* _DATA FOR ANALYSIS_:
────────────────

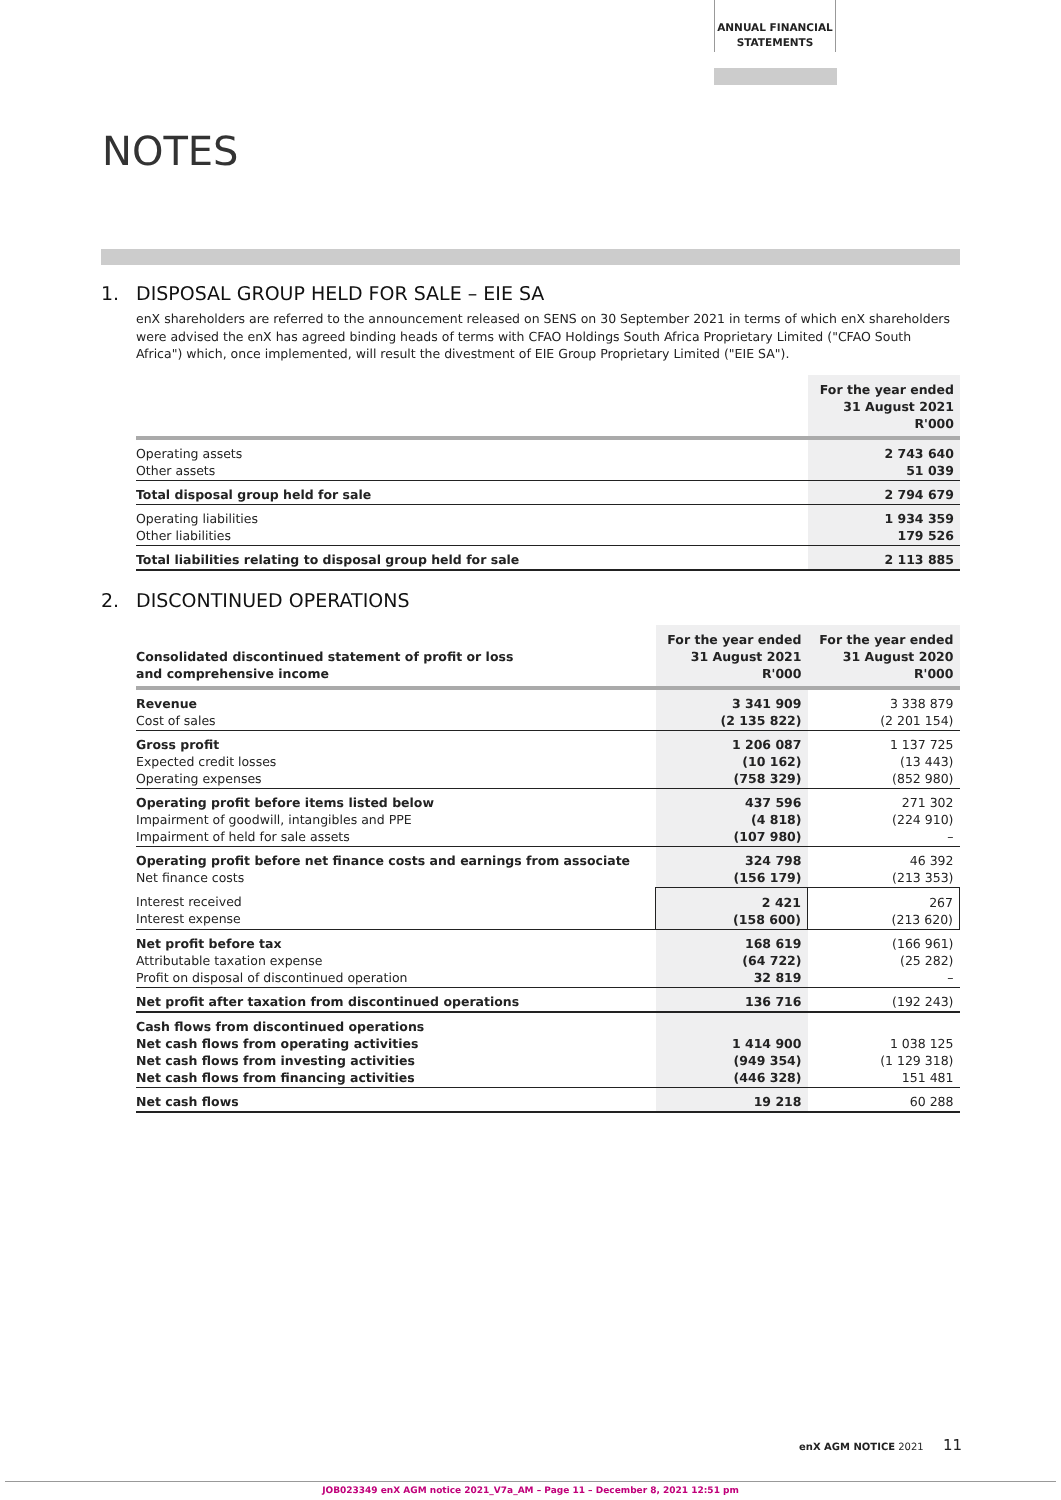ANNUAL FINANCIAL
STATEMENTS
NOTES
1. DISPOSAL GROUP HELD FOR SALE – EIE SA
enX shareholders are referred to the announcement released on SENS on 30 September 2021 in terms of which enX shareholders were advised the enX has agreed binding heads of terms with CFAO Holdings South Africa Proprietary Limited ("CFAO South Africa") which, once implemented, will result the divestment of EIE Group Proprietary Limited ("EIE SA").
| | For the year ended 31 August 2021 R'000 |
| --- | --- |
| Operating assets Other assets | 2 743 640 51 039 |
| Total disposal group held for sale | 2 794 679 |
| Operating liabilities Other liabilities | 1 934 359 179 526 |
| Total liabilities relating to disposal group held for sale | 2 113 885 |
2. DISCONTINUED OPERATIONS
| Consolidated discontinued statement of profit or loss and comprehensive income | For the year ended 31 August 2021 R'000 | For the year ended 31 August 2020 R'000 |
| --- | --- | --- |
| Revenue Cost of sales | 3 341 909 (2 135 822) | 3 338 879 (2 201 154) |
| Gross profit Expected credit losses Operating expenses | 1 206 087 (10 162) (758 329) | 1 137 725 (13 443) (852 980) |
| Operating profit before items listed below Impairment of goodwill, intangibles and PPE Impairment of held for sale assets | 437 596 (4 818) (107 980) | 271 302 (224 910) – |
| Operating profit before net finance costs and earnings from associate Net finance costs | 324 798 (156 179) | 46 392 (213 353) |
| Interest received Interest expense | 2 421 (158 600) | 267 (213 620) |
| Net profit before tax Attributable taxation expense Profit on disposal of discontinued operation | 168 619 (64 722) 32 819 | (166 961) (25 282) – |
| Net profit after taxation from discontinued operations | 136 716 | (192 243) |
| Cash flows from discontinued operations Net cash flows from operating activities Net cash flows from investing activities Net cash flows from financing activities | 1 414 900 (949 354) (446 328) | 1 038 125 (1 129 318) 151 481 |
| Net cash flows | 19 218 | 60 288 |
enX AGM NOTICE 2021 11
JOB023349 enX AGM notice 2021_V7a_AM – Page 11 – December 8, 2021 12:51 pm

────────────────

* _WHAT YOU ARE ASKED TO DO_:
Show the lines above that include "assets".

* _SOLUTION TO THIS PROBLEM_:
| Operating assets Other assets | 2 743 640 51 039 |
| Operating profit before items listed below Impairment of goodwill, intangibles and PPE Impairment of held for sale assets | 437 596 (4 818) (107 980) | 271 302 (224 910) – |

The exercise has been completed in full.